Population Ecology Notes

Ecology

Definition

  • Ecology: Study of living organisms in relation to their environment.
  • Studied at levels: species, population, community, ecosystem, biosphere.

Ecological Hierarchy

  • Species: Interbreeding organisms producing fertile offspring.
  • Population: Same species in a defined area.
  • Community: All organisms in an area affecting each other, made up of two or more populations.
  • Ecosystem: Community interacting with physical/chemical environment.
  • Biosphere: All Earth's ecosystems.

Environment vs. Habitat

  • Environment: Sum of external factors affecting life.
  • Habitat: Characteristic physical locality where organisms live.

Maltese Terrestrial Habitats

  • Garigue (Xagħri): Commonest habitat over karst, chemical erosion of calcium carbonate
  • Maquis (Makkja): Small patches with deeper soil, shrubs/low trees (carob, olive trees).
  • Steppe: Treeless grassland, Garigue degenerated due to overgrazing/burning.
  • Woodland: Deeper soil, limited, mostly planted, typical plants (Aleppo pine, Holm Oak).
  • Cliffs (Rdum): Support rupestral communities.
  • Sand dunes (Għaram tar-ramel): Salty air environment, deep roots needed.
  • Salt Marshes (Bwar Salmastri).

Population Characteristics

  • Population size determines survival, small populations result in inbreeding.
  • Size depends on natality, mortality, emigration, immigration.
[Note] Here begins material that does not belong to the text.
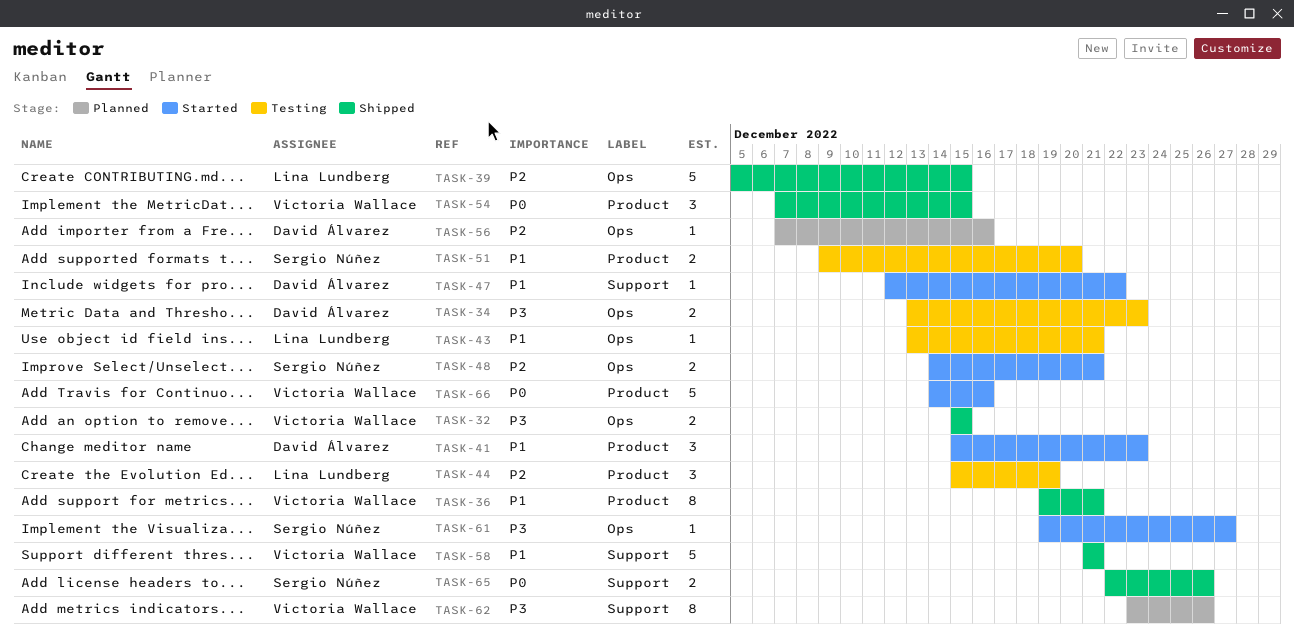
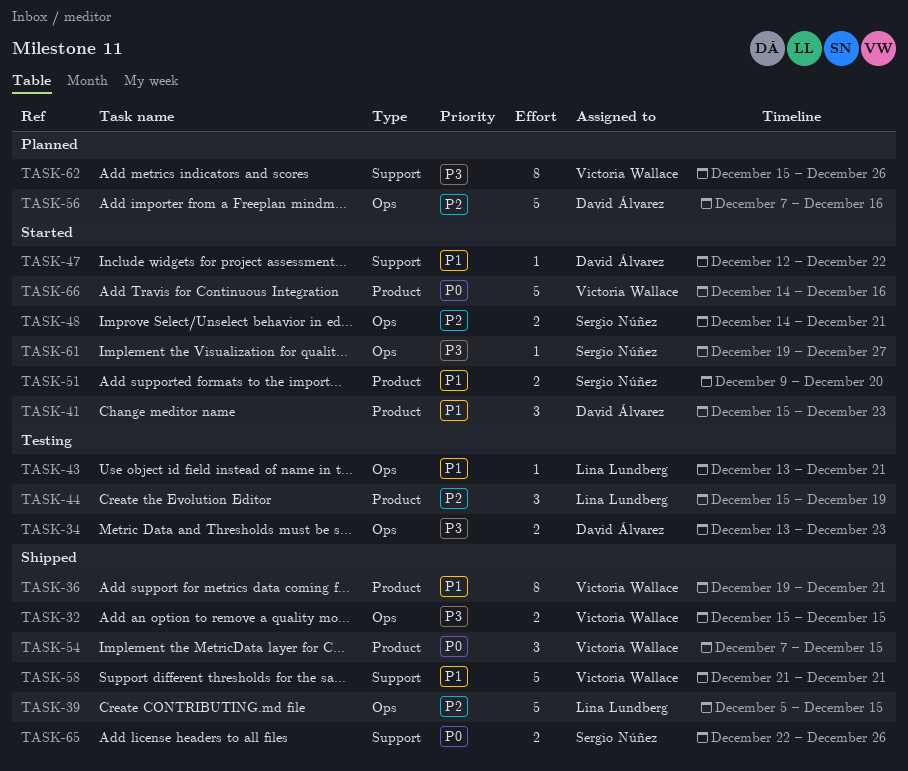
TASK-51, status: Testing -> Started
TASK-56, estimate: 1 -> 5
TASK-62, start: Dec 23 -> Dec 15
Sigmoid (S-shaped) Growth Curve

  • Lag Phase: Slow growth, acclimatisation.
  • Log Phase: Rapid (Exponential) growth, Natality >> Mortality, maximum growth potential rate of the population (r).
  • Deceleration: Natality > Mortality, competition sets in.
  • Stationary Phase: Population stops growing, maximum size reached, Natality = Mortality.

Limiting Factors

  • Environmental resistance: overcrowding, lack of food/nutrients/oxygen, toxic materials, lack of light, disease.
  • Biotic potential (r) : maximum reproductive potential.
  • Environmental resistance: limiting factors preventing biotic potential.

Carrying Capacity (K)

  • Maximum individuals supported without increasing/decreasing.
  • Populations tend to overshoot (K), oscillate around it, die-off occurs, then oscillates again.

J-shaped Growth Curve

  • Exponential growth continues, sudden crash occurs.
  • Factors: establishing in new environment, recovery from exploitation, transient favorable conditions.

Factors Influencing Carrying Capacity

  • Abiotic: Non-living components (temperature, water, soil, pH, light, climate, space, nutrients, pollution).
  • Biotic: Interactions with other organisms (competition, predator-prey, parasitism).

Competition

  • Intraspecific: same species.
  • Interspecific: different species.

Predation

  • Predator population increases, more prey eaten.
  • Prey population decreases, less food for predators.
  • Predator numbers decrease.
  • Fewer prey eaten, prey numbers increase.
  • Cycle begins again.

Parasitism

  • Parasite obtains food from host while alive, harming it.
  • Ectoparasites: on host surface (fleas, mosquitoes).
  • Endoparasites: inside host (tapeworm, viruses).
  • Greater effect on dense populations, increases death rate, similar cycles to predator-prey.